Zeidan expresa su gratitud a Sarkozy, sin cuya tenacidad nada hubiera sido posible. Gracias por haber reconocido al CNT aquel 9 de marzo de 2011. Gracias por habernos escuchado, el 13 de abril, cuando vinimos con el general Younès, en plena noche, en secreto, para proponer la apertura de un nuevo frente en las montañas bereberes. Gracias por haber recibido, el 20 de julio, a los comandantes de Misrata, que habían burlado el bloqueo de su ciudad para venir a explicarle que, si les procuraban los medios, estaban en condiciones de avanzar sobre Trípoli y de poner fin a la guerra. Gracias.

Zeidan responde sin evasivas ni rodeos, sino con la precisión que nosotros esperábamos en aquellos días de nuestros interlocutores occidentales y especialmente de él, de Nicolas Sarkozy, a las preguntas que este le hace sobre la seguridad en su país (sin duda alarmante, pero menos de lo que dicen los medios de comunicación); sobre las prioridades de su Gobierno (seguridad, desde luego, pero también diálogo, reconciliación nacional, unidad) o sobre el destino de aquellos miembros del régimen que, como Saif al Islam, el hijo predilecto de Gadafi, más sangre tienen en las manos (ellos también, insiste el que fuera presidente de la Federación Libia de la Liga de los Derechos Humanos, tienen derecho a un juicio justo).

Y, finalmente, ante la inquietud expresada por el antiguo presidente galo sobre el peso de los islamistas en el país, responde que, por supuesto, la amenaza es real y no hay que subestimarla, pero que no deja de ser marginal, pues la inmensa mayoría del pueblo libio permanece fiel a ese islam moderado que en Bengasi denominan “intermedio” y por el que tanto luchamos. Al fin y al cabo, ¿qué fue aquel “juramento de Tobruk” —que, por otra parte, da título a mi documental— sino el compromiso que suscribimos el propio Zeidan, tres de sus camaradas libios, Gilles Hertzog y yo mismo, de no descansar hasta que la democracia estuviera en posición de derrotar de una vez por todas a las tentaciones dictatoriales de ayer y hoy?

Eso fue una mañana de primavera, al pie de la cruz de Lorena, en el pequeño cementerio de los soldados franceses caídos en el desierto durante la guerra contra el nazismo. Eran las horas más sombrías de aquella noche sin fin en la que la locura de Gadafi parecía haber precipitado a los hombres y mujeres de Libia. Y ahora, dos años después, esta escena, este momento de fraternidad renovada y uno de aquellos juramentados en condiciones de hacer realidad nuestro sueño... ¡qué historia!

Observo a mi amigo, que, a su vez, mira a su antiguo camarada de armas, Nicolas Sarkozy, sorprendentemente tranquilo. Soy testigo de la complicidad que los une y, pese a las vicisitudes de la vida y a las diferencias políticas, me une a ellos también a mí.

#### [Ejercicios propuestos]
1. Copia el texto sobre Zeidan y Sarkozy desde "Eso fue una" hasta "también a mí." y sustituye "primavera" por "otoño".
2. Según el texto sobre Zeidan y Sarkozy, ¿en qué fecha fue reconocido el CNT?
3. Resume el párrafo del texto sobre Zeidan y Sarkozy que empieza con "Eso fue una mañana de primavera" y conserva sus datos principales.
Las líneas forman un material aparte del texto sobre Zeidan y Sarkozy.

#### [Líneas aportadas]

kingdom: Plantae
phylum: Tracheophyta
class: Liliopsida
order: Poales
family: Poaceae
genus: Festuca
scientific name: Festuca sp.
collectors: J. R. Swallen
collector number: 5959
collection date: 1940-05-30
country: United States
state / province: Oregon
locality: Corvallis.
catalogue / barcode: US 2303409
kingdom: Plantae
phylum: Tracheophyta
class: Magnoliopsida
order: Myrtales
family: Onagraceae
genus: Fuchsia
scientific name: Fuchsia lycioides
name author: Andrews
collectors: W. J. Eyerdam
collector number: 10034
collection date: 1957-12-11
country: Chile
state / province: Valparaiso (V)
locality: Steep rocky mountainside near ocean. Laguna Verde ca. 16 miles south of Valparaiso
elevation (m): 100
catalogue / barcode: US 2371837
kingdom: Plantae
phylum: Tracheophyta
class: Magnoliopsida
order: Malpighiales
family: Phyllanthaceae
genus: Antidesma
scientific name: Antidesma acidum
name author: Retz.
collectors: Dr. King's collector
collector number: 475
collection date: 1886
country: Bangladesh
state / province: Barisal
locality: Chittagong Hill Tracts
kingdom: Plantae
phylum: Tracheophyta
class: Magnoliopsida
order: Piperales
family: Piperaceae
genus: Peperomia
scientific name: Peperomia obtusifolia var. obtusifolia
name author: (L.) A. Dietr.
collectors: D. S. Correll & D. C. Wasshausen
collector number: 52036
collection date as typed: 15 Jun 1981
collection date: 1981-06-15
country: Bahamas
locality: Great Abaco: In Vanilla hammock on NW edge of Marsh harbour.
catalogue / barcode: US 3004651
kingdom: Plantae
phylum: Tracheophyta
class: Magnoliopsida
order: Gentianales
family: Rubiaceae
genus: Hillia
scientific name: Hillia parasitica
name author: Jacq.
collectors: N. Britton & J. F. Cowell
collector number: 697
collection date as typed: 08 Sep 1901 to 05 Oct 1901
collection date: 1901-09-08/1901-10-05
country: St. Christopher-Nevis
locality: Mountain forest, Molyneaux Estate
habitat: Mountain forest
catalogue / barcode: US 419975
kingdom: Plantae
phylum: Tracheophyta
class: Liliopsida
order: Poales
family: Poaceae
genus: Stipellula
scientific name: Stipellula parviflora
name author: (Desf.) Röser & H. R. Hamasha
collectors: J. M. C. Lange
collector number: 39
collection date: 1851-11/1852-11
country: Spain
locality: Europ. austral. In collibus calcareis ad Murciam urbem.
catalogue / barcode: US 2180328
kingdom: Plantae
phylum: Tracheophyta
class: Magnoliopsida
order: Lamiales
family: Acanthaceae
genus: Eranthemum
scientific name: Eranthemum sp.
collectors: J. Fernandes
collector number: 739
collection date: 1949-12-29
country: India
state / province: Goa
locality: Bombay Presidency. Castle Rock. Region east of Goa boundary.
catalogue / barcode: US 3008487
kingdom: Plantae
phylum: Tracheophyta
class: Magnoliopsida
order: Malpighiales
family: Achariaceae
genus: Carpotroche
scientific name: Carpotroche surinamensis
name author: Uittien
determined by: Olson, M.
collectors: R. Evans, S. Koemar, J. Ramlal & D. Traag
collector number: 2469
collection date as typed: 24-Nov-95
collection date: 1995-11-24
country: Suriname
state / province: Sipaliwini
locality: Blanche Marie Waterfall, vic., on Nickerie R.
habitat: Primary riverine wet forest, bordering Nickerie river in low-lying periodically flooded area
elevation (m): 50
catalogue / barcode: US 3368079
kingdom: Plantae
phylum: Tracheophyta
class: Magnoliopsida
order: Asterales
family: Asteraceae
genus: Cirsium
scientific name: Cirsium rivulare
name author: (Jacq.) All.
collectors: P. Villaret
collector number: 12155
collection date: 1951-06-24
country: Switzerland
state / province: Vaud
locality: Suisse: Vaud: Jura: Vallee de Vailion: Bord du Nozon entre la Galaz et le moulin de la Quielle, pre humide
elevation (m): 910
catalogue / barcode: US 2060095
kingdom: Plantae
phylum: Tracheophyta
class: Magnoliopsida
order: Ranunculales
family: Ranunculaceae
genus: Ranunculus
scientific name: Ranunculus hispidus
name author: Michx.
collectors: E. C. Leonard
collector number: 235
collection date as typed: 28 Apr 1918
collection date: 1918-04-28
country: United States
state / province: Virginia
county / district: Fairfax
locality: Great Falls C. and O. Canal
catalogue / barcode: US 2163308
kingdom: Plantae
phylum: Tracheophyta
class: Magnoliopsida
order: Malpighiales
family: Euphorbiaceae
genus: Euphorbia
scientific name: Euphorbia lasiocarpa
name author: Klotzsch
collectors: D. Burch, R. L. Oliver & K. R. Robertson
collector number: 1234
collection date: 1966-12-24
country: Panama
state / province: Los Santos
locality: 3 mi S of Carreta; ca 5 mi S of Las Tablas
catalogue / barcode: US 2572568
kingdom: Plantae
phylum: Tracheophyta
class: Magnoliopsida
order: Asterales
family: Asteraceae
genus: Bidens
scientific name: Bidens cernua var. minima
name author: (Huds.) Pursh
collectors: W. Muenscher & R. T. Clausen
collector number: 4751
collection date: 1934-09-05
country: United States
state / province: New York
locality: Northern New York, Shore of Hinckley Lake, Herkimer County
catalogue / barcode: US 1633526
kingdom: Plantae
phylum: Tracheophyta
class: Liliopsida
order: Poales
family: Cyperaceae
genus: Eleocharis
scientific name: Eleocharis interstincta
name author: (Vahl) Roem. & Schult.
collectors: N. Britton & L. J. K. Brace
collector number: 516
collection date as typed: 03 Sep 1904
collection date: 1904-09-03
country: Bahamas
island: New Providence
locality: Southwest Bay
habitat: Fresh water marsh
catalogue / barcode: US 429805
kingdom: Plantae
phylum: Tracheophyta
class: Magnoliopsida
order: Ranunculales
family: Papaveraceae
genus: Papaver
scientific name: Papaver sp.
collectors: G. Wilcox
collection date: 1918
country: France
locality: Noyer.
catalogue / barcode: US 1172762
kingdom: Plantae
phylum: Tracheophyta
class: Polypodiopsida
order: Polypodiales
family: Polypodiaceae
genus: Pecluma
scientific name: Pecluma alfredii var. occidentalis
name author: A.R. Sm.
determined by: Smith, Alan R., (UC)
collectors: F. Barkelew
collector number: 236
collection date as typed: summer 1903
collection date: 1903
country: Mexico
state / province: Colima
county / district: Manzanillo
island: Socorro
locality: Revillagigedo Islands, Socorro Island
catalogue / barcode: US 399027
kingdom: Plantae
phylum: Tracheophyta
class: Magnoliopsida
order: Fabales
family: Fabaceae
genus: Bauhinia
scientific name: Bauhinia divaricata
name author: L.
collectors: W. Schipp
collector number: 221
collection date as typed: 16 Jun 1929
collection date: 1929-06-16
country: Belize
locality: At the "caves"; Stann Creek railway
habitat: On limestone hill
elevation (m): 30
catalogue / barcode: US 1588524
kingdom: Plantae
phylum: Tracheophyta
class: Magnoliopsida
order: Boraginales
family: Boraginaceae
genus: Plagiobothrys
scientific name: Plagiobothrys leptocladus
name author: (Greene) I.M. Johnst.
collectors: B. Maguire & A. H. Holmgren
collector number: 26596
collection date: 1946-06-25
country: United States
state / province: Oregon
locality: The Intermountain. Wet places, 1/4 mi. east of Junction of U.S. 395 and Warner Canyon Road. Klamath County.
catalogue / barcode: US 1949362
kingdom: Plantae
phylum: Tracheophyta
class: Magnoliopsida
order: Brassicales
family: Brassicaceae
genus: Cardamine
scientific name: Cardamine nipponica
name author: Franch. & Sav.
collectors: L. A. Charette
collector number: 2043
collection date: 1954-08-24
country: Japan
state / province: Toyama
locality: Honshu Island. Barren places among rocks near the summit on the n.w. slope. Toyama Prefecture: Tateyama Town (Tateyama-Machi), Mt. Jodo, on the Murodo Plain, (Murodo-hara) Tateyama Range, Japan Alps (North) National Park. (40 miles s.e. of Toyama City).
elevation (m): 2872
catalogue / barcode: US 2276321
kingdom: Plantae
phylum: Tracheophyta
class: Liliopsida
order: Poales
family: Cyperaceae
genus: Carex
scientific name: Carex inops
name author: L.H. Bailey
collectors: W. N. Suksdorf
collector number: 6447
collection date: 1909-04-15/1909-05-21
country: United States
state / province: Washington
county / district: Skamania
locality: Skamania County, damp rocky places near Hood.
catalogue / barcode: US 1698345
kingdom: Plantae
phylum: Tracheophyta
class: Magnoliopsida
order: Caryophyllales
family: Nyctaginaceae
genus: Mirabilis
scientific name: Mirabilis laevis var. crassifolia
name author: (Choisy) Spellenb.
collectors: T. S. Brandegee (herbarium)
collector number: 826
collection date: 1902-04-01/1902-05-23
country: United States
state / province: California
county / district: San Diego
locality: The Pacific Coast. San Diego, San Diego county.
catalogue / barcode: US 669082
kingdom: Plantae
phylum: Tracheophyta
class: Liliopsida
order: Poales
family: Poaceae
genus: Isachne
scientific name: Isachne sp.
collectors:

#### [Soluciones]
1.
Eso fue una mañana de otoño, al pie de la cruz de Lorena, en el pequeño cementerio de los soldados franceses caídos en el desierto durante la guerra contra el nazismo. Eran las horas más sombrías de aquella noche sin fin en la que la locura de Gadafi parecía haber precipitado a los hombres y mujeres de Libia. Y ahora, dos años después, esta escena, este momento de fraternidad renovada y uno de aquellos juramentados en condiciones de hacer realidad nuestro sueño... ¡qué historia!

Observo a mi amigo, que, a su vez, mira a su antiguo camarada de armas, Nicolas Sarkozy, sorprendentemente tranquilo. Soy testigo de la complicidad que los une y, pese a las vicisitudes de la vida y a las diferencias políticas, me une a ellos también a mí.

2. El 9 de marzo de 2011.

3. Ocurrió una mañana de primavera, al pie de la cruz de Lorena, en el pequeño cementerio de los soldados franceses caídos en el desierto durante la guerra contra el nazismo. Eran las horas más sombrías de la noche a la que la locura de Gadafi parecía haber arrastrado a Libia. Dos años después, uno de aquellos juramentados está en condiciones de hacer realidad el sueño compartido.